- **REQUIREMENT**
Please reproduce every line of the records below without changing a single character.

- **DATA FOR PROCESSING**
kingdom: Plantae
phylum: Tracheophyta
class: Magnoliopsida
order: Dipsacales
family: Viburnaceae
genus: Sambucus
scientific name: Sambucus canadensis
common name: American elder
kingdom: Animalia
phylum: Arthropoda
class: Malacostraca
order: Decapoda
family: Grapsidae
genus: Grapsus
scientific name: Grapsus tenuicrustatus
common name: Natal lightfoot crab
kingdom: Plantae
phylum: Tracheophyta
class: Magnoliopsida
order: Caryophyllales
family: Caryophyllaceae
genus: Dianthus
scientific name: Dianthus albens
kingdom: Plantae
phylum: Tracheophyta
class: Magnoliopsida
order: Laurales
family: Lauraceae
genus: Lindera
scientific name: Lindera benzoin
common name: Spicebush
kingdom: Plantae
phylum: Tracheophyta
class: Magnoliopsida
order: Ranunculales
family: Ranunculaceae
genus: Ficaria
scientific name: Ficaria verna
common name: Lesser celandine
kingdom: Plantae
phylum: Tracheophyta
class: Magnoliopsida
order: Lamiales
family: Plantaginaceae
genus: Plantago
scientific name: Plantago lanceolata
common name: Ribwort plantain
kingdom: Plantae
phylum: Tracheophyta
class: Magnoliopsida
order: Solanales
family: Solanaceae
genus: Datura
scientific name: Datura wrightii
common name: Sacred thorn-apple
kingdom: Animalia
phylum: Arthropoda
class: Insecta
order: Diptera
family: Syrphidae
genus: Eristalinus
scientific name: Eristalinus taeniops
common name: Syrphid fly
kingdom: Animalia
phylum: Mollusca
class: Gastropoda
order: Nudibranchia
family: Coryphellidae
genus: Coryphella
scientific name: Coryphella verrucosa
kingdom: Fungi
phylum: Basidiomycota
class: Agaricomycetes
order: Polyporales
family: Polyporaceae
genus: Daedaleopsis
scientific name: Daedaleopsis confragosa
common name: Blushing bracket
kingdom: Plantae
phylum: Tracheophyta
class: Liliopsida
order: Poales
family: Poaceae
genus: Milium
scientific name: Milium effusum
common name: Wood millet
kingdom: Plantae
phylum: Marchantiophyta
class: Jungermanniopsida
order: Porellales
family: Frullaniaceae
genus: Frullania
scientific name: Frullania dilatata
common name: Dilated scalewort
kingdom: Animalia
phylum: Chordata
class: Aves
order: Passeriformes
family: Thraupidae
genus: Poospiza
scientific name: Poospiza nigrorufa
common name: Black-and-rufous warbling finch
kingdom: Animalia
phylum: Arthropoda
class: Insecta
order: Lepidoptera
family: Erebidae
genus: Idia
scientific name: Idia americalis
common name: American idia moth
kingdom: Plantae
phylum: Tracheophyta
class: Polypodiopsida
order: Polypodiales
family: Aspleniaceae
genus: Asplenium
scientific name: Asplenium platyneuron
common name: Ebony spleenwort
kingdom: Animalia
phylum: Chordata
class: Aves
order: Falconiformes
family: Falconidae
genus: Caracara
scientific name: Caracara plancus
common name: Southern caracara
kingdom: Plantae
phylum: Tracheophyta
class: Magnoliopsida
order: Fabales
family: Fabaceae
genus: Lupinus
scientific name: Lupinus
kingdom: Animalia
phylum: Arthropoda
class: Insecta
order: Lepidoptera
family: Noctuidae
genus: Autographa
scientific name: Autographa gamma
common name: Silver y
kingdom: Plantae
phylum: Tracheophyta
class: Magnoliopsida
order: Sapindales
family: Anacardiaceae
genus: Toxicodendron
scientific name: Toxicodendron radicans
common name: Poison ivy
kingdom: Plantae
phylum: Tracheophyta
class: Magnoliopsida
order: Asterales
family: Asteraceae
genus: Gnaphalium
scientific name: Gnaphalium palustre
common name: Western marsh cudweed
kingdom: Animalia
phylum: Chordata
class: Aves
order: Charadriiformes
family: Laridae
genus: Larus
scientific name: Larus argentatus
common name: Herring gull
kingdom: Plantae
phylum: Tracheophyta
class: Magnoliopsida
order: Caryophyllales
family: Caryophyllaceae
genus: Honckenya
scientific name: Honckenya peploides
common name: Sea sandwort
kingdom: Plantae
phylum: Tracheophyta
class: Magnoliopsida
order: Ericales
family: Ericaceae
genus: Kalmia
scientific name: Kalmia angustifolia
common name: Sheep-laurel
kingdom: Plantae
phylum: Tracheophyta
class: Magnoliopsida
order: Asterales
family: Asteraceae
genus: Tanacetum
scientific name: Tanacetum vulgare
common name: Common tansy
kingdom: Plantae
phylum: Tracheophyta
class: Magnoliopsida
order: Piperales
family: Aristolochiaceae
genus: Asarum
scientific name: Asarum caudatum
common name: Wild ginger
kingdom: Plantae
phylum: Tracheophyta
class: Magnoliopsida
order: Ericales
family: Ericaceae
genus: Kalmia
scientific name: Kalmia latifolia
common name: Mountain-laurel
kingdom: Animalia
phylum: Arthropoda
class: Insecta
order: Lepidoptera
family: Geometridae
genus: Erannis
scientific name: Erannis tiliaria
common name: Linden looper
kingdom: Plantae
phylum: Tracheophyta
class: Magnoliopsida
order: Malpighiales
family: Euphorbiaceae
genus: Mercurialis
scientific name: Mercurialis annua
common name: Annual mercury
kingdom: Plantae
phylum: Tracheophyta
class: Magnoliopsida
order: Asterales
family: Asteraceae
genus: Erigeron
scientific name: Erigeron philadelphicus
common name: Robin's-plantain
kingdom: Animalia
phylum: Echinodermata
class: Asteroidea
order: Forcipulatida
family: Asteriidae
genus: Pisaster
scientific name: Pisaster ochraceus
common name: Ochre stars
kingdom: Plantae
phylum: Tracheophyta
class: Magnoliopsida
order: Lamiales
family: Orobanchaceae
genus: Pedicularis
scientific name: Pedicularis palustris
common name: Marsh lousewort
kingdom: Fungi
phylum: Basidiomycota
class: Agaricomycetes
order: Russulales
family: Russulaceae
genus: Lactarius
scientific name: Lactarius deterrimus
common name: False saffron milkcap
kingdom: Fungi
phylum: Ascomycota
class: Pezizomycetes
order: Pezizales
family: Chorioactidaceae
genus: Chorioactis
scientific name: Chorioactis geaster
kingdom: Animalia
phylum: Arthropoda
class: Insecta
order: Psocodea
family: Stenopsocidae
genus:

- **EXERCISE RESPONSE**
kingdom: Plantae
phylum: Tracheophyta
class: Magnoliopsida
order: Dipsacales
family: Viburnaceae
genus: Sambucus
scientific name: Sambucus canadensis
common name: American elder
kingdom: Animalia
phylum: Arthropoda
class: Malacostraca
order: Decapoda
family: Grapsidae
genus: Grapsus
scientific name: Grapsus tenuicrustatus
common name: Natal lightfoot crab
kingdom: Plantae
phylum: Tracheophyta
class: Magnoliopsida
order: Caryophyllales
family: Caryophyllaceae
genus: Dianthus
scientific name: Dianthus albens
kingdom: Plantae
phylum: Tracheophyta
class: Magnoliopsida
order: Laurales
family: Lauraceae
genus: Lindera
scientific name: Lindera benzoin
common name: Spicebush
kingdom: Plantae
phylum: Tracheophyta
class: Magnoliopsida
order: Ranunculales
family: Ranunculaceae
genus: Ficaria
scientific name: Ficaria verna
common name: Lesser celandine
kingdom: Plantae
phylum: Tracheophyta
class: Magnoliopsida
order: Lamiales
family: Plantaginaceae
genus: Plantago
scientific name: Plantago lanceolata
common name: Ribwort plantain
kingdom: Plantae
phylum: Tracheophyta
class: Magnoliopsida
order: Solanales
family: Solanaceae
genus: Datura
scientific name: Datura wrightii
common name: Sacred thorn-apple
kingdom: Animalia
phylum: Arthropoda
class: Insecta
order: Diptera
family: Syrphidae
genus: Eristalinus
scientific name: Eristalinus taeniops
common name: Syrphid fly
kingdom: Animalia
phylum: Mollusca
class: Gastropoda
order: Nudibranchia
family: Coryphellidae
genus: Coryphella
scientific name: Coryphella verrucosa
kingdom: Fungi
phylum: Basidiomycota
class: Agaricomycetes
order: Polyporales
family: Polyporaceae
genus: Daedaleopsis
scientific name: Daedaleopsis confragosa
common name: Blushing bracket
kingdom: Plantae
phylum: Tracheophyta
class: Liliopsida
order: Poales
family: Poaceae
genus: Milium
scientific name: Milium effusum
common name: Wood millet
kingdom: Plantae
phylum: Marchantiophyta
class: Jungermanniopsida
order: Porellales
family: Frullaniaceae
genus: Frullania
scientific name: Frullania dilatata
common name: Dilated scalewort
kingdom: Animalia
phylum: Chordata
class: Aves
order: Passeriformes
family: Thraupidae
genus: Poospiza
scientific name: Poospiza nigrorufa
common name: Black-and-rufous warbling finch
kingdom: Animalia
phylum: Arthropoda
class: Insecta
order: Lepidoptera
family: Erebidae
genus: Idia
scientific name: Idia americalis
common name: American idia moth
kingdom: Plantae
phylum: Tracheophyta
class: Polypodiopsida
order: Polypodiales
family: Aspleniaceae
genus: Asplenium
scientific name: Asplenium platyneuron
common name: Ebony spleenwort
kingdom: Animalia
phylum: Chordata
class: Aves
order: Falconiformes
family: Falconidae
genus: Caracara
scientific name: Caracara plancus
common name: Southern caracara
kingdom: Plantae
phylum: Tracheophyta
class: Magnoliopsida
order: Fabales
family: Fabaceae
genus: Lupinus
scientific name: Lupinus
kingdom: Animalia
phylum: Arthropoda
class: Insecta
order: Lepidoptera
family: Noctuidae
genus: Autographa
scientific name: Autographa gamma
common name: Silver y
kingdom: Plantae
phylum: Tracheophyta
class: Magnoliopsida
order: Sapindales
family: Anacardiaceae
genus: Toxicodendron
scientific name: Toxicodendron radicans
common name: Poison ivy
kingdom: Plantae
phylum: Tracheophyta
class: Magnoliopsida
order: Asterales
family: Asteraceae
genus: Gnaphalium
scientific name: Gnaphalium palustre
common name: Western marsh cudweed
kingdom: Animalia
phylum: Chordata
class: Aves
order: Charadriiformes
family: Laridae
genus: Larus
scientific name: Larus argentatus
common name: Herring gull
kingdom: Plantae
phylum: Tracheophyta
class: Magnoliopsida
order: Caryophyllales
family: Caryophyllaceae
genus: Honckenya
scientific name: Honckenya peploides
common name: Sea sandwort
kingdom: Plantae
phylum: Tracheophyta
class: Magnoliopsida
order: Ericales
family: Ericaceae
genus: Kalmia
scientific name: Kalmia angustifolia
common name: Sheep-laurel
kingdom: Plantae
phylum: Tracheophyta
class: Magnoliopsida
order: Asterales
family: Asteraceae
genus: Tanacetum
scientific name: Tanacetum vulgare
common name: Common tansy
kingdom: Plantae
phylum: Tracheophyta
class: Magnoliopsida
order: Piperales
family: Aristolochiaceae
genus: Asarum
scientific name: Asarum caudatum
common name: Wild ginger
kingdom: Plantae
phylum: Tracheophyta
class: Magnoliopsida
order: Ericales
family: Ericaceae
genus: Kalmia
scientific name: Kalmia latifolia
common name: Mountain-laurel
kingdom: Animalia
phylum: Arthropoda
class: Insecta
order: Lepidoptera
family: Geometridae
genus: Erannis
scientific name: Erannis tiliaria
common name: Linden looper
kingdom: Plantae
phylum: Tracheophyta
class: Magnoliopsida
order: Malpighiales
family: Euphorbiaceae
genus: Mercurialis
scientific name: Mercurialis annua
common name: Annual mercury
kingdom: Plantae
phylum: Tracheophyta
class: Magnoliopsida
order: Asterales
family: Asteraceae
genus: Erigeron
scientific name: Erigeron philadelphicus
common name: Robin's-plantain
kingdom: Animalia
phylum: Echinodermata
class: Asteroidea
order: Forcipulatida
family: Asteriidae
genus: Pisaster
scientific name: Pisaster ochraceus
common name: Ochre stars
kingdom: Plantae
phylum: Tracheophyta
class: Magnoliopsida
order: Lamiales
family: Orobanchaceae
genus: Pedicularis
scientific name: Pedicularis palustris
common name: Marsh lousewort
kingdom: Fungi
phylum: Basidiomycota
class: Agaricomycetes
order: Russulales
family: Russulaceae
genus: Lactarius
scientific name: Lactarius deterrimus
common name: False saffron milkcap
kingdom: Fungi
phylum: Ascomycota
class: Pezizomycetes
order: Pezizales
family: Chorioactidaceae
genus: Chorioactis
scientific name: Chorioactis geaster
kingdom: Animalia
phylum: Arthropoda
class: Insecta
order: Psocodea
family: Stenopsocidae
genus:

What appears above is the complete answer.